Sachsen-Anhalt ist gespalten. 44 Prozent der Wähler entschieden sich am Sonntag für die AfD, rechts der Brandmauer. Und 44 Prozent der Wähler entschieden sich für Parteien links der Brandmauer: CDU, SPD, Grüne und Linke. Dazwischen sitzt das BSW. Die Partei, in Sachsen-Anhalt angeführt von Claudia Wittig und Thomas Schulze, will die Brandmauer niederreißen und der gesellschaftlichen Polarisierung entgegenwirken. Dafür soll ein überparteilicher Ministerpräsident her.

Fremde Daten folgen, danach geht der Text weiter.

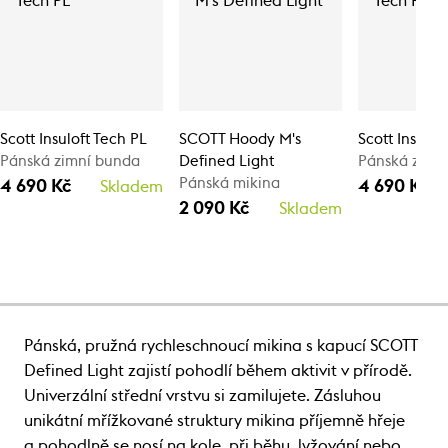
Scott Insuloft Tech PL
SCOTT Hoody M's
Scott Insulof
Pánská zimní bunda
Defined Light
Pánská zimn
Pánská mikina
4 690 Kč
4 690 Kč
Skladem
2 090 Kč
Skladem
Pánská, pružná rychleschnoucí mikina s kapucí SCOTT
Defined Light zajistí pohodlí během aktivit v přírodě.
Univerzální střední vrstvu si zamilujete. Zásluhou
unikátní mřížkované struktury mikina příjemně hřeje
a pohodlně se nosí na kole, při běhu, lyžování nebo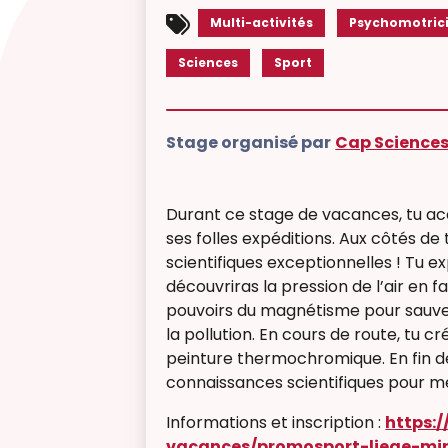
Multi-activités
Psychomotric
Sciences
Sport
Stage organisé par
Cap Science
Durant ce stage de vacances, tu a
ses folles expéditions. Aux côtés de
scientifiques exceptionnelles ! Tu 
découvriras la pression de l’air en f
pouvoirs du magnétisme pour sauve
la pollution. En cours de route, tu 
peinture thermochromique. En fin de 
connaissances scientifiques pour m
Informations et inscription :
https:
vacances/promosport-liege-mi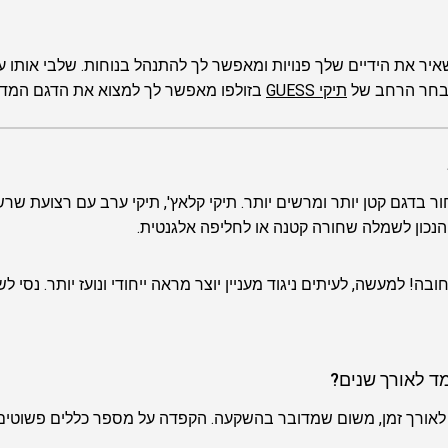
למת. הוא משאיר את הידיים שלך פנויות ומאפשר לך להתנהל בנוחות. שלבי אות
מבחר הרחב של
תיקי GUESS
בזולפו מאפשר לך למצוא את הדגם המדויק
ר בדגם קטן יותר ומרשים יותר. תיקי קלאץ', תיקי ערב עם רצועת שר
הנכון לשמלה שחורה קטנה או לחליפה אלגנטית.
! למעשה, לעיתים ניגוד מעניין יוצר מראה ייחודי ונועז יותר. נסי 
 לאורך זמן, משום שמדובר בהשקעה. הקפדה על מספר כללים פשוטי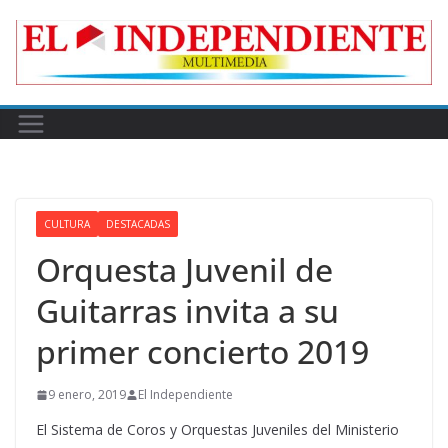
Skip
to
content
CULTURA
DESTACADAS
Orquesta Juvenil de
Guitarras invita a su
primer concierto 2019
9 enero, 2019
El Independiente
El Sistema de Coros y Orquestas Juveniles del Ministerio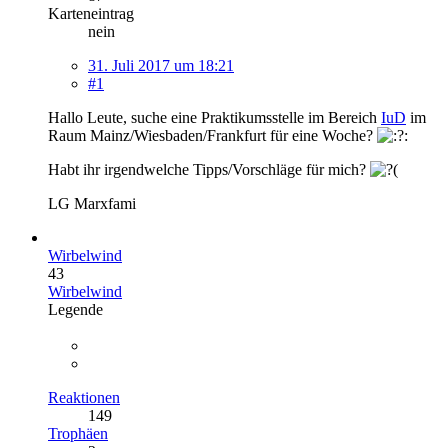
Karteneintrag
nein
31. Juli 2017 um 18:21
#1
Hallo Leute, suche eine Praktikumsstelle im Bereich
IuD
im
Raum Mainz/Wiesbaden/Frankfurt für eine Woche?
Habt ihr irgendwelche Tipps/Vorschläge für mich?
LG Marxfami
Wirbelwind
43
Wirbelwind
Legende
Reaktionen
149
Trophäen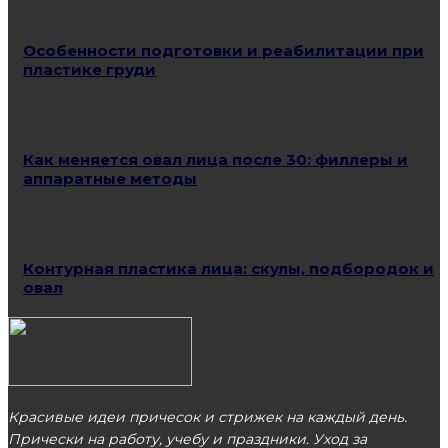
Особенности подготовки и реабилитации при
пластике груди
Как меняется овал лица после 30: филлеры и
аппаратные методы
Контурная пластика лица: скулы, подбородок и
овал
Красивые идеи причесок и стрижек на каждый день.
Прически на работу, учебу и праздники. Уход за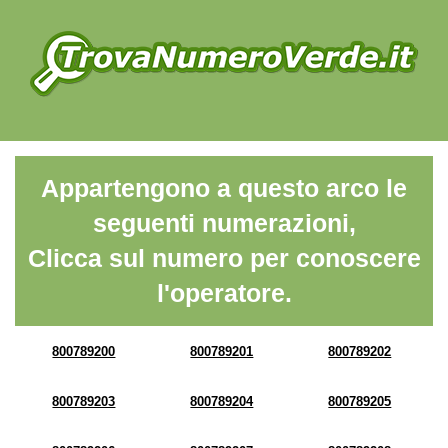
Appartengono a questo arco le
seguenti numerazioni,
Clicca sul numero per conoscere
l'operatore.
800789200
800789201
800789202
800789203
800789204
800789205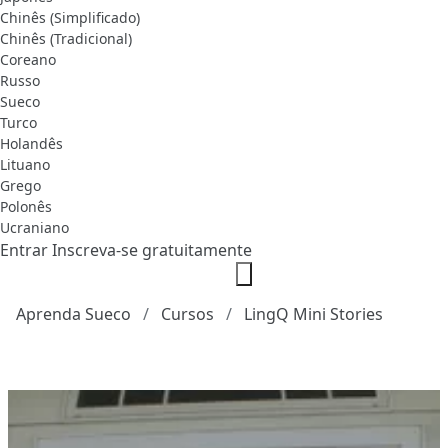
Chinês (Simplificado)
Chinês (Tradicional)
Coreano
Russo
Sueco
Turco
Holandês
Lituano
Grego
Polonês
Ucraniano
Entrar
Inscreva-se gratuitamente
Aprenda Sueco
Cursos
LingQ Mini Stories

Doch der fällt nicht vom Himmel, sondern muss von der Mehrheit der Mitglieder im Landtag gewählt werden. Nach Wunsch des BSW muss dafür die AfD eingebunden werden. Man wolle keinen „Brandmauer“-Ministerpräsidenten. Es gebe aber bereits jetzt konkrete Vorstellungen. Diese wolle man mit den anderen Fraktionen im Landtag besprechen.

SPD und Grüne schließen Gespräche nicht aus

Die CDU will sich an solchen Gesprächen nicht beteiligen. Sven Schulze, mit acht zu sieben Stimmen gewählter Fraktionsvorsitzender, sagte auf die Frage dieser Zeitung, ob seine Fraktion Gespräche über einen überparteilichen Ministerpräsidenten führen werde: „Es ist nicht unsere Aufgabe, über das Ministerpräsidentenamt zu sprechen.“ Die CDU sei in der Opposition, erklärte der geschäftsführende Ministerpräsident. Zuvor hatte Schulze bereits Gespräche seiner Fraktion mit der AfD ausgeschlossen.